Demokrasi, yönetimde, vatandaşların devlet politikalarını şekillendirirken eşit haklara sahip olma biçimi ise cumhuriyet de demokrasinin uygulanış şekillerinden biri diye tanımlanabilir.
Cumhuriyet, bir yönetim biçimi, rejimdir; demokrasi, cumhuriyetin uygulanış biçimlerinden biridir. Demokrasinin uygulanış biçimlerine baktığımızda, "dinî cumhuriyet", "sosyalist cumhuriyet", “oligarşik cumhuriyet" gibi bir çok görünümü ile karşılaşırız; ancak demokratik cumhuriyetlerin temel özelliği, yönetimi sağlayacak olan meclisin ve ülkeyi temsil edecek başkanın halk tarafından seçilmesidir. Ne var ki, İsveç'te, İngiltere'de olduğu gibi halkın seçmediği kral ya da kraliçeler, devleti temsil yetkisinde bulunabilmektedir. Çağımızda bu tür cumhuriyetlerde bile yönetim yetkisi halkın, yani halkın seçtiklerinin elindedir.
Böylesi demokrasilere "oligarşik demokrasi" denebilir. Bir cumhuriyetin demokratik cumhuriyet olabilmesi için o ülke halklarının, özgür iradeleri ile katılımcı olarak yönetim ve denetim süreçlerinde söz sahibi olması gerekir. Başka bir söyleyişle, halkın yönetim süreçlerine doğrudan katıldığı, sivil kurum, kuruluş ve kadroları ile farklı inanç ve kültürlerin, bir bütünlük (Mozaik örneği uygun bir benzetmedir) oluşturacak şekilde devlet yapılanmasını gerçekleştirmesi gerekir.

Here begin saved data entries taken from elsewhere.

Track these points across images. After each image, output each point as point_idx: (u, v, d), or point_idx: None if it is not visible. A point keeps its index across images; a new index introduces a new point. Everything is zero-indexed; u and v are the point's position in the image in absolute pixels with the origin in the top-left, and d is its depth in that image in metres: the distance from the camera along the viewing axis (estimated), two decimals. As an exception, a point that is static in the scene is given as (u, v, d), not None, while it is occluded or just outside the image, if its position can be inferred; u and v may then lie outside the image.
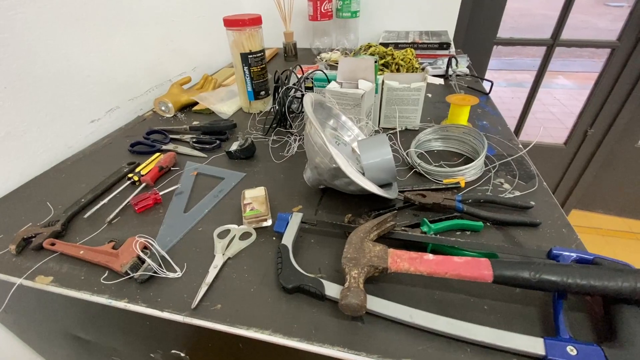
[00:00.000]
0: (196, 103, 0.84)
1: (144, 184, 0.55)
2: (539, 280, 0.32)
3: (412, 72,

Bu yapılandırmada "güçler ayrılığı" yani yasama, yürütme ve yargı erklerinin farklı organlar eliyle, birbirlerini denetleyerek yürütülmesi ölçütü ise demokrasinin olmazsa olmazlarındandır. Eğer yasama, yürütme ve yargı erkleri bir elde toplanıyorsa "güçler birliğinden" ayrı organlarca kullanılıyorsa "güçler ayrılığı"ndan söz ediyoruz, demektir. Ünlü düşünür John Locke, iktidarın gücünü yasama, yürütme ve "federatif" olarak ayırmaktadır. Federatif gücü ise, savaş ve barış dahil devletin kendi dışındaki kişilerle, topluluklarla her türlü işlemi yapma gücü olarak tanımlamaktadır... Bu ayrımda John Locke'ın amacı, iktidarın paylaşımını sağlayarak demokrasinin gelişmesini sağlamak, iktidara gelen kişilerin kendi tiranlıklarını kurmalarını engellemektir.
Bizim demokrasimizin işleyememesinin nedeni, iktidara gelenlerin hemen tiranlaşması, Şark kurnazlıklarına yatması, meydanlarda, seçim bildirgelerinde verdiği sözleri tutmaması; ettiği vaatleri unutması ya da minare kılıfına sokması; iktidar gücünü paylaşamaması; yapmadıklarını yapmış gibi göstermesi, yalan dolan ve algı yönetimi ile anti demokratik uygulamalarını demokrasi uygulaması gibi göstermesidir. Bunda, halkımıza, "demokrasi"nin, ekonomik liberalizmle liberal demokrasinin ayrımını yapmadan, belki de bile isteye karıştırılarak sunulmasının vebali vardır. Belki de bu nedenle halkımız, 1950'den beri yöneticilerin tiranlaşmasında bir sakınca görmemektedir. Bunun nedeni de binlerce yıldır tek adamlarca yönetilmesi yanında İslamiyetten öğrendiği biat kültürüdür.
********
Not: Bizim, bilerek önemsediğimiz cumhuriyetimiz, çok partili hayata geçtiğimiz günlerden beri tiranlaşma eğilimi içindeydi. Tek adam rejimine geçtiğimizden beri ise bu tiranlaşmanın adı, “başkanlık rejimi”, “tek adam rejimi” adıyla anlatılır oldu.